Excerpted text »
---+---

This is the first argument. Actually, it is really not an argument, it is a statement of undeniable fact. But the argument is that God chose Israel for His own people. That is something, if you read the Old Testament, it is very, very clear God chose Israel as His people. It is a historical truth that cannot be denied. And Paul does not try to deny it at all, because it is the only viable starting point for his overall argument. He has to start with the fact that God chose Israel. If God chose Israel, his reasoning goes, it matters. God does not do things that do not matter. He does not just do things as throwaways, you know, "Okay, who cares?"

No, He did this for a great reason and further, in doing it, He did not make a mistake by choosing Israel. It was all part of a plan. What He did here was adopt (that is the word that is in the New King James), but I would prefer a longer phrase, adoption to sonship, so that we can understand that the familial relationship between God and Israel was real. It was inviolable in God's estimation. It is not just a metaphor to be spiritualized away. It was a real thing. God considered Israel His son in every respect. Even if you use like the genealogy that is found in Luke of Christ, it shows His genealogy going all the way back to Adam and Adam was the son of God. And so God considered Israel to be His son.

Let us see this just very quickly in two places.

Exodus 4:21-23 And the Lord said to Moses, "When you go back to Egypt, see that you do all these wonders before Pharaoh which I have put in your hand. But I will harden his heart, so that he will not let the people go. Then you shall say to Pharaoh, 'Thus says the Lord: "Israel is My son, My firstborn. So I say to you, let My son go that he may serve Me. But if you refuse to let him go, indeed I will kill your son, your firstborn."'"

So he equated His son, His firstborn with Pharaoh's son, his firstborn. There was no difference in category between God and Israel and Pharaoh and his son.

---+---

Raw records »
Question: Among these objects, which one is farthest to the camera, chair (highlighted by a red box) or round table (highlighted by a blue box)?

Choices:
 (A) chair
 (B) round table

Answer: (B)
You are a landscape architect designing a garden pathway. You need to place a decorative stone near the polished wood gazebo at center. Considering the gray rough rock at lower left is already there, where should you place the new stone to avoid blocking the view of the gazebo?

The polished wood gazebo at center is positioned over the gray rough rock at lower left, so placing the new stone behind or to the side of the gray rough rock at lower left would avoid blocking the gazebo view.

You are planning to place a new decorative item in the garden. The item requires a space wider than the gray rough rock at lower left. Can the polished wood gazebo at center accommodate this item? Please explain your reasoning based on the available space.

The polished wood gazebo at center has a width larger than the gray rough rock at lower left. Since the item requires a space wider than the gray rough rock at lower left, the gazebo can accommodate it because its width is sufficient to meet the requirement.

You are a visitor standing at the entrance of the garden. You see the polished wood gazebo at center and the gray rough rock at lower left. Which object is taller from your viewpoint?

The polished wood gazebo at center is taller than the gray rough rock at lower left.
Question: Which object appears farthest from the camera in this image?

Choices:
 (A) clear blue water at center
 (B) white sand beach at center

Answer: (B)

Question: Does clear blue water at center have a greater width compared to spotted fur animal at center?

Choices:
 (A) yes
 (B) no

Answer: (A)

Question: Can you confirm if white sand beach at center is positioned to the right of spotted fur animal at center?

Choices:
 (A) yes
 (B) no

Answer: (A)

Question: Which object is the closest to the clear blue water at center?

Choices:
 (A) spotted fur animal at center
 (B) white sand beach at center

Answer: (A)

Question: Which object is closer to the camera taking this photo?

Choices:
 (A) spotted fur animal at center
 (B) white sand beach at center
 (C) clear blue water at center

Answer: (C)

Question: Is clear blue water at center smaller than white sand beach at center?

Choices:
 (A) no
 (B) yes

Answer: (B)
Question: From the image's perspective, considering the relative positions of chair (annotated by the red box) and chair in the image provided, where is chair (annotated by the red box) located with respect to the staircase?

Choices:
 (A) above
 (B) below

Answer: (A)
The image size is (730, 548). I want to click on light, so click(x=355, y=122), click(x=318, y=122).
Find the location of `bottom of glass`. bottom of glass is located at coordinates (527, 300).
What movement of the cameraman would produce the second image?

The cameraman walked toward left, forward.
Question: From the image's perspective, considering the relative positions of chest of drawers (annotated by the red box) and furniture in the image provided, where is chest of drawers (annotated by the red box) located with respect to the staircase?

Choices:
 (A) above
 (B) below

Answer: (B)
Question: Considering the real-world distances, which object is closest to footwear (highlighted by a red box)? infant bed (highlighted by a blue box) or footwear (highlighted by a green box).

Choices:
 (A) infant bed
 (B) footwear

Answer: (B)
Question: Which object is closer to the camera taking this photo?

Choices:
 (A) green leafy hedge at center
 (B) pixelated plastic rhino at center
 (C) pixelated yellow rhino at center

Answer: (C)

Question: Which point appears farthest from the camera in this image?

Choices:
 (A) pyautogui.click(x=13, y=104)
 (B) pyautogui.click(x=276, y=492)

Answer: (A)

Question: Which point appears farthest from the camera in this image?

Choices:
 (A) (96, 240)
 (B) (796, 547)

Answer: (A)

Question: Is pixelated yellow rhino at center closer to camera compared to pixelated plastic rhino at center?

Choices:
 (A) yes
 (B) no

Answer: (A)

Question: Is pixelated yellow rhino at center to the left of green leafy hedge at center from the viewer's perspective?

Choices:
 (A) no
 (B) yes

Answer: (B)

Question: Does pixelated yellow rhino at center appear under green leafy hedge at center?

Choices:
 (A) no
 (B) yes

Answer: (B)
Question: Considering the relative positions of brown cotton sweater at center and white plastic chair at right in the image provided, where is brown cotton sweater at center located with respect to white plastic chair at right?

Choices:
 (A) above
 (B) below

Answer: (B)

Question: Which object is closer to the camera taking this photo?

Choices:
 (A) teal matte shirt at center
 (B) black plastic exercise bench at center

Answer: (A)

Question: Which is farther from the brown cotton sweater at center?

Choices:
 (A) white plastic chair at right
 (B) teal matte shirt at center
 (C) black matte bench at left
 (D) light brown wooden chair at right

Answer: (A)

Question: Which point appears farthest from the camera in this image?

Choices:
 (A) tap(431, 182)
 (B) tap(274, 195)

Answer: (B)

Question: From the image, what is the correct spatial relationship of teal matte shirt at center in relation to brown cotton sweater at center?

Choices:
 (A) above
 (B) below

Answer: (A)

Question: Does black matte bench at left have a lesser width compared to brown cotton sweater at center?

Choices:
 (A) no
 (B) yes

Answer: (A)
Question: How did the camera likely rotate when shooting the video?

---+---

Given problem 1 »
In the sermon excerpt about God choosing Israel, what longer phrase does the speaker prefer to the word "adopt"?
Given problem 2 »
Continue the sermon excerpt about God choosing Israel from where it stops.

Answer 1 »
Adoption to sonship.

Answer 2 »
Let us go to another one in Hosea. A Messianic prophecy here, but it also reaches back to Israel where he says very simply,

Hosea 11:1 "When Israel was a child, I loved him, and out of Egypt I called My son."

In this case, he equates the Sonship of Christ with the sonship of Israel. They were both very real to Him.

God gave Israel, over time, several vital gifts that prove Israel's sonship and Paul lists them here and I want to go quickly through them.

1. The glory, which is the Shekinah glory, with the visible presence of God in the wilderness in the cloud and the pillar of fire. It also was the cloud that came into the Tabernacle and the cloud that came into the Temple. That could be visibly seen and it was known that God was there, He was with them.

2. Then there were the covenants: the Old Covenant, the Sabbath covenant, the Davidic covenant, and several other covenants that God made with Israel, showing that they were different. They were His, they were chosen.

3. There is the law in all of its forms: the commands, the statutes, the judgments, the precepts, the Word, you name it. All those are mixed in here with this giving of the law to Israel which made them different, should have made them a better people, and one that other people look to to say, "Man, what is this nation that has laws like this?"

4. There is the service of God. That is, all the priestly and Levitical functions: the sacrifices, the Temple services, and all that sort of thing. It set them apart. It showed them that God had given them a way, a rule of life, a way of approach to Him.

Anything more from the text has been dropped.